Can anyone tell me how this sounds so far?
It was a cold and rainy night when Detective James Morrison was called to investigate a crime scene. It was a small apartment, two rooms, a small kitchen, and one bathroom. It was modestly decorated with paintings and some furniture. Detective Morrison stepped into the spare room turned studio, his eyes sweeping over the chaos of overturned stools and scattered tools. The blind artist, Cecil Woods, lay slumped in his chair, fingers splayed across a blank canvas as if still searching for shape. In the corner, a glass sculpture lay, shattered across the floor; Morrison’s shoulders loosened at the sight, a small breath leaving him that no one around him noticed.
His eyes were fixed on the shattered pieces of stained glass. Crimson, aqua, gold, and silver lay scattered across the floor like broken thoughts, each fragment catching the light. He moved slowly toward them, kneeling as if to study, fingers hovering just above the glass, tracing shapes he didn’t need to see. Anyone watching would think he was trying to imagine what the finished piece might have been. When he finally looked back at Cecil Woods, the man’s eyes were locked wide open, frozen in a terror Morrison refused to acknowledge. Morrison slowly rose to his feet and stepped closer to the body.

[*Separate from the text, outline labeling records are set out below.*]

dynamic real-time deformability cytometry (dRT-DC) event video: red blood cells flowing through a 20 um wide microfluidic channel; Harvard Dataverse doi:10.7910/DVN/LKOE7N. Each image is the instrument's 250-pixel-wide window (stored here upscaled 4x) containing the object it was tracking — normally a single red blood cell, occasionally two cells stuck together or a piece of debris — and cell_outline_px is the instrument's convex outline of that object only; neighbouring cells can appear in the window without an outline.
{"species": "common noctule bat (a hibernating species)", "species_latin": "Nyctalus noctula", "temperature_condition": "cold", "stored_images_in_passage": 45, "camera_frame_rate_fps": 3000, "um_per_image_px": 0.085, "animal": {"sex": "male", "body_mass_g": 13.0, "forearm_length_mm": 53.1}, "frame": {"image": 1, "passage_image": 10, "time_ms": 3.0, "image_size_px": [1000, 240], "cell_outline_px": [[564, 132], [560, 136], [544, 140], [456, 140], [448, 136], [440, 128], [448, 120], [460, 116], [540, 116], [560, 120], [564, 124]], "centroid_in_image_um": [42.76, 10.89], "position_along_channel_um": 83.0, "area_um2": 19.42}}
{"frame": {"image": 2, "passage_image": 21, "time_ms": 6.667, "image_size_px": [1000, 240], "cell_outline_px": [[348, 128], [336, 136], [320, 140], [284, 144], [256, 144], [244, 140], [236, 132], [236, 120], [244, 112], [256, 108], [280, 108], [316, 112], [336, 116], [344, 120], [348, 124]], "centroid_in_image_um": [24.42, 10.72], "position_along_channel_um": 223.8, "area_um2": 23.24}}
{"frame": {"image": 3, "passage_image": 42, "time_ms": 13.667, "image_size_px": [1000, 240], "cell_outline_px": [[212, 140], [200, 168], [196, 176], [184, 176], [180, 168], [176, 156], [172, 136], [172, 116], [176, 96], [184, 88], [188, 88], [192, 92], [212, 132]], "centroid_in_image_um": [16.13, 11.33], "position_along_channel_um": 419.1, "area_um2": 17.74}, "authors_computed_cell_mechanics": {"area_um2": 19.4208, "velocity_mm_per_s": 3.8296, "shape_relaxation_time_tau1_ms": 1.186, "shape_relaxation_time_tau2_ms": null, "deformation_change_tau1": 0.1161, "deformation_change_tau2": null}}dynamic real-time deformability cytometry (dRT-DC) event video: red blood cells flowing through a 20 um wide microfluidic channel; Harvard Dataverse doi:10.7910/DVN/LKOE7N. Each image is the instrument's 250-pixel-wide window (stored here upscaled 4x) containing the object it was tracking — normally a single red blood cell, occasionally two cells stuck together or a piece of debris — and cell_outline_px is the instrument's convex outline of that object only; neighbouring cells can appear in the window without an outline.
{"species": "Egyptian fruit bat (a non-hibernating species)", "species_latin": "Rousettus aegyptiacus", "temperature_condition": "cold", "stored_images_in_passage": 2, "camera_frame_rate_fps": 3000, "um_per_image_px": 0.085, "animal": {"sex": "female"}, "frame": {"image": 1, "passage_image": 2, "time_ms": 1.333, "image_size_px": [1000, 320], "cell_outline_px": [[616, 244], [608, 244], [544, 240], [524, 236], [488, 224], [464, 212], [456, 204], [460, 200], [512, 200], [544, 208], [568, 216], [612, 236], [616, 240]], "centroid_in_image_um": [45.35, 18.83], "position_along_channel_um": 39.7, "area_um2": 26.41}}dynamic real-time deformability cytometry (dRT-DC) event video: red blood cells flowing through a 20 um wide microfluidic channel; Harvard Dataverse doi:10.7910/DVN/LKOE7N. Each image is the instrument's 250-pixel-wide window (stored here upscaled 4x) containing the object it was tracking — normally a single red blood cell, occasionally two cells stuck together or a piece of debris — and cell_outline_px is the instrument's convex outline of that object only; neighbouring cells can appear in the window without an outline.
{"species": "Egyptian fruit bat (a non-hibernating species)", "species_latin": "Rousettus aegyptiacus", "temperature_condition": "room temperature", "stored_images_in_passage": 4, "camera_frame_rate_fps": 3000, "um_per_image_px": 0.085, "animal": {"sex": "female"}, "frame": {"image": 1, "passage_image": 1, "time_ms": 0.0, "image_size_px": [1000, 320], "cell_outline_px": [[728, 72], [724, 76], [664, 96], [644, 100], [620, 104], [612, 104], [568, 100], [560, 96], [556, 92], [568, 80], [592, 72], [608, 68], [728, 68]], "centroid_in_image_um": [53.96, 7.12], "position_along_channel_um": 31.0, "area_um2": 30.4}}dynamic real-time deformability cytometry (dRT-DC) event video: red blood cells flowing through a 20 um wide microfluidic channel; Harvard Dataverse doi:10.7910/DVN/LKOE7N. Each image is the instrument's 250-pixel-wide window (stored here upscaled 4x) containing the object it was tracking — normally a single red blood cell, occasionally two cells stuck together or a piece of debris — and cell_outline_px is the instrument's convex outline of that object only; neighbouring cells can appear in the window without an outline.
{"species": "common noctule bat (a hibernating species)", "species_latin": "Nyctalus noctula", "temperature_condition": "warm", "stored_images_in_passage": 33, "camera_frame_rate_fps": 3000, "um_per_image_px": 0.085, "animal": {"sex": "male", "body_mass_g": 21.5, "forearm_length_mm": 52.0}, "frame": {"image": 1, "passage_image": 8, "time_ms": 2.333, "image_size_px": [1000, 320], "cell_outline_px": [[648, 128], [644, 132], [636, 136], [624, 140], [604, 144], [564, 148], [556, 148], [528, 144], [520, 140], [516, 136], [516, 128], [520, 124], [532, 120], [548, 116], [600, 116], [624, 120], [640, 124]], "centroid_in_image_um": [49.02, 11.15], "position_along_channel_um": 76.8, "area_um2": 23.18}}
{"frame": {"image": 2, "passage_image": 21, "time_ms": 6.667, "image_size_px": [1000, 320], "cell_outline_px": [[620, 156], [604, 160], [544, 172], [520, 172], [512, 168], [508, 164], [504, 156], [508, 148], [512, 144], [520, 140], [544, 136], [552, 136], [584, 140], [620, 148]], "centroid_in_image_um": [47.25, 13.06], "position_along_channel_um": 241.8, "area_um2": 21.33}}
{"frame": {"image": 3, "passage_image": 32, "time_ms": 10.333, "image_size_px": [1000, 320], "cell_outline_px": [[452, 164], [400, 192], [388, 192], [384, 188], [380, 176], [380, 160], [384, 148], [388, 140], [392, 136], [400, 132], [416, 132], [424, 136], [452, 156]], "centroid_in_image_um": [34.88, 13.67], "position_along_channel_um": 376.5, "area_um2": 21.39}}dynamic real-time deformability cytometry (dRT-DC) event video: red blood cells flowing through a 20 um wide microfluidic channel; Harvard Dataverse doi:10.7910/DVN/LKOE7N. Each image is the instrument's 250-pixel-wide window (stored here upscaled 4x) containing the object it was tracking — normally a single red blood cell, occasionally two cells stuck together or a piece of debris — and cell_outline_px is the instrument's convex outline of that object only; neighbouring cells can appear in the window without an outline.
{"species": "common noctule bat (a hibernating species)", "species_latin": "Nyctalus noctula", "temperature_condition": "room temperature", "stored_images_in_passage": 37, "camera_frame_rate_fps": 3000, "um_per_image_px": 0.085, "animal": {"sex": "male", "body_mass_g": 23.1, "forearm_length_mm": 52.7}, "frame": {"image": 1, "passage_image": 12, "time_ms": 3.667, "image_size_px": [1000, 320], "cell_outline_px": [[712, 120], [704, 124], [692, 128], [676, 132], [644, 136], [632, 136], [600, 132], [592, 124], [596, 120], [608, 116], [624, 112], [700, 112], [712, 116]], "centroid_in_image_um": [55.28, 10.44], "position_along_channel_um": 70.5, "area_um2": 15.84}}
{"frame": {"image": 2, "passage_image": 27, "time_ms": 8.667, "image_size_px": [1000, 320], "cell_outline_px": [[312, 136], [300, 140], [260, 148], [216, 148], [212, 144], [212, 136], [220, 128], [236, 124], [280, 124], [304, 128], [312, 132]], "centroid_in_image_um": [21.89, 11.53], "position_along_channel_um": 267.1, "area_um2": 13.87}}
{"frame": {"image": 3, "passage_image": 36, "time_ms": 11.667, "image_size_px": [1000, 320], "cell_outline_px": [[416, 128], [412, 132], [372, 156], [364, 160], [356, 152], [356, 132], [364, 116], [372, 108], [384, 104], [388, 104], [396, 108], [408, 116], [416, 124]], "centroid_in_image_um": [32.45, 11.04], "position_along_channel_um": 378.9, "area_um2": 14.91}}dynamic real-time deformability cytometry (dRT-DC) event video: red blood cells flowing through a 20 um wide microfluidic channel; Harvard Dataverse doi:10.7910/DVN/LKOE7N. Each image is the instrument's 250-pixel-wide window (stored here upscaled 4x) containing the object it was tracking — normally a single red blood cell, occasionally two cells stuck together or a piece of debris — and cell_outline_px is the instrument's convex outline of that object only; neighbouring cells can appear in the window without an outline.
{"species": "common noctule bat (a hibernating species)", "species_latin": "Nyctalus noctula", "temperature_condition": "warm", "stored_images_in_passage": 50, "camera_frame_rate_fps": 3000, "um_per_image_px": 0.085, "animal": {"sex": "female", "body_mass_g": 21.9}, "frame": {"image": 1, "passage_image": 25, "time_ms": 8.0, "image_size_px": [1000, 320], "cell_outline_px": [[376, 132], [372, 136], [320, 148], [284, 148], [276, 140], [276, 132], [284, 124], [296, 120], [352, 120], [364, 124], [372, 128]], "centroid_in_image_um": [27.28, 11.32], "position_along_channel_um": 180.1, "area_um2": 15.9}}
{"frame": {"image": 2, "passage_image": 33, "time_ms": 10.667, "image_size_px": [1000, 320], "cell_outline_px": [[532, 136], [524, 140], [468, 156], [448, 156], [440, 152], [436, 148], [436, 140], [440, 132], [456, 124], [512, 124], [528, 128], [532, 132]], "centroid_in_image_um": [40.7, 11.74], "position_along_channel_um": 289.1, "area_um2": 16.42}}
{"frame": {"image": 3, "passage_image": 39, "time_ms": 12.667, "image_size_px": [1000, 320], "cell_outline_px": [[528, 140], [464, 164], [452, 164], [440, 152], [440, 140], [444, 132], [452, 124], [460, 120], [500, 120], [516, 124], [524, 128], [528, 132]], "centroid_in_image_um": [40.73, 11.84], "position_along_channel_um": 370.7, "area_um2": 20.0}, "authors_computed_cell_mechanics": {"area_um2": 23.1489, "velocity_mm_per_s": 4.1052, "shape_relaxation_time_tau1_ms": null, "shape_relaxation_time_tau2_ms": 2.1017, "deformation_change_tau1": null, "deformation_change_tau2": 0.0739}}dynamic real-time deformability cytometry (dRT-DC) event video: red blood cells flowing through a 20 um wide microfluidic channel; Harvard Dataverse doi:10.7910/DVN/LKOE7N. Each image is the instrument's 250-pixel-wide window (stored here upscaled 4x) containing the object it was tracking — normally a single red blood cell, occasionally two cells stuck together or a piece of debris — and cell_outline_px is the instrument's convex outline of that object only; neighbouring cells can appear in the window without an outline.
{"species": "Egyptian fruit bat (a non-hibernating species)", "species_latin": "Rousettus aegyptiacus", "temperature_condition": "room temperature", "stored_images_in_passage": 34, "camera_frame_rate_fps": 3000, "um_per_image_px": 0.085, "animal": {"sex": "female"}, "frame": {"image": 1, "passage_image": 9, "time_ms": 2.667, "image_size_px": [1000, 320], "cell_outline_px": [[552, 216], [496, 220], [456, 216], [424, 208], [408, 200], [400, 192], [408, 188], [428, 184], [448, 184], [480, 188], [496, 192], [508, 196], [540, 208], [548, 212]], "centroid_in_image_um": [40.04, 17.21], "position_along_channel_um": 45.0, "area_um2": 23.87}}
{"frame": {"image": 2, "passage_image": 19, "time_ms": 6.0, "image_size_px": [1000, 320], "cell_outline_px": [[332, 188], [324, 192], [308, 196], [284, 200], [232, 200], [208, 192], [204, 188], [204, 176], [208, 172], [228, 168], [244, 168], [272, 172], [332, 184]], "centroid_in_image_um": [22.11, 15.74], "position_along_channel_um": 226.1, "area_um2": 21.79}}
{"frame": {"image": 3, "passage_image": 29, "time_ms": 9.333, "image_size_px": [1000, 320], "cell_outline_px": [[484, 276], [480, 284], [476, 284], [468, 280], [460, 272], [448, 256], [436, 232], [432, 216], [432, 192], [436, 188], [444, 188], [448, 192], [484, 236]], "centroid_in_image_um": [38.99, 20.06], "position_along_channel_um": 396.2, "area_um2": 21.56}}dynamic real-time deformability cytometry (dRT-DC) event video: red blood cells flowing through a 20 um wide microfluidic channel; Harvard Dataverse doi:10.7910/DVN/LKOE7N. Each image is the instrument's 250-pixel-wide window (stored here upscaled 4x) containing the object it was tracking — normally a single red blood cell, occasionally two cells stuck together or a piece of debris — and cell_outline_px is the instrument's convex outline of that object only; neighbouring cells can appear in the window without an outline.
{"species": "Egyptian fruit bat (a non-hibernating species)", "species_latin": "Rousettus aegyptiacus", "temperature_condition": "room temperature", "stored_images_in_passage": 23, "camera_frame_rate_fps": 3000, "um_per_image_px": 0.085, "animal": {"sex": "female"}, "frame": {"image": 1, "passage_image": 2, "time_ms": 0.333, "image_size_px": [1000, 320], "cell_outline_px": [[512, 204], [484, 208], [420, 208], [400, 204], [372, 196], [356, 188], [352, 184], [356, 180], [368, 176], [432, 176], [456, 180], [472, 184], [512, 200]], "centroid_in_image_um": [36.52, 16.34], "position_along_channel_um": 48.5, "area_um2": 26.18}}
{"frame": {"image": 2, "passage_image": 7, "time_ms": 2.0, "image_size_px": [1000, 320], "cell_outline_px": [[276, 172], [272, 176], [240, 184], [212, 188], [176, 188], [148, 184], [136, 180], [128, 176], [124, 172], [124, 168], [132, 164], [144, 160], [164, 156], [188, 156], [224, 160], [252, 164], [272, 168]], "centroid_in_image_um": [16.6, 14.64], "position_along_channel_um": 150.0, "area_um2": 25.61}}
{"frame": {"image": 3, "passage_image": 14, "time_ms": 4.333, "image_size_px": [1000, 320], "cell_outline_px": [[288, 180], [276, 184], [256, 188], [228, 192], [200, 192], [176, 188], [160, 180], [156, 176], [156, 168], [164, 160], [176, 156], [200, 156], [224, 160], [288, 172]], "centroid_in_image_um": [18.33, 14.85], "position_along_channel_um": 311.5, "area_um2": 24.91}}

“You never saw them coming, did you, Cecil?” he murmured, as if speaking to the room more than the corpse.
His deep mocha eyes flicked to the artist’s hands again, each finger sliced to ribbons, the torn skin stiffening in the air. He let his gaze linger there a beat too long before straightening, his expression already smoothing into something professional as he turned toward the nearest officer. Officer Raven, a young woman still new to the force, approached Detective Morrison, notebook in hand.
“Sir, there is no sign of a break-in or a struggle. Nothing of value was taken,” she reported, glancing past him at the shattered glass.
“This was not a robbery gone wrong, then,” Morrison said softly. For a second, his gaze drifted back to the destroyed sculpture, something almost like regret passing through his features before he smoothed it away. “Good work, Officer.”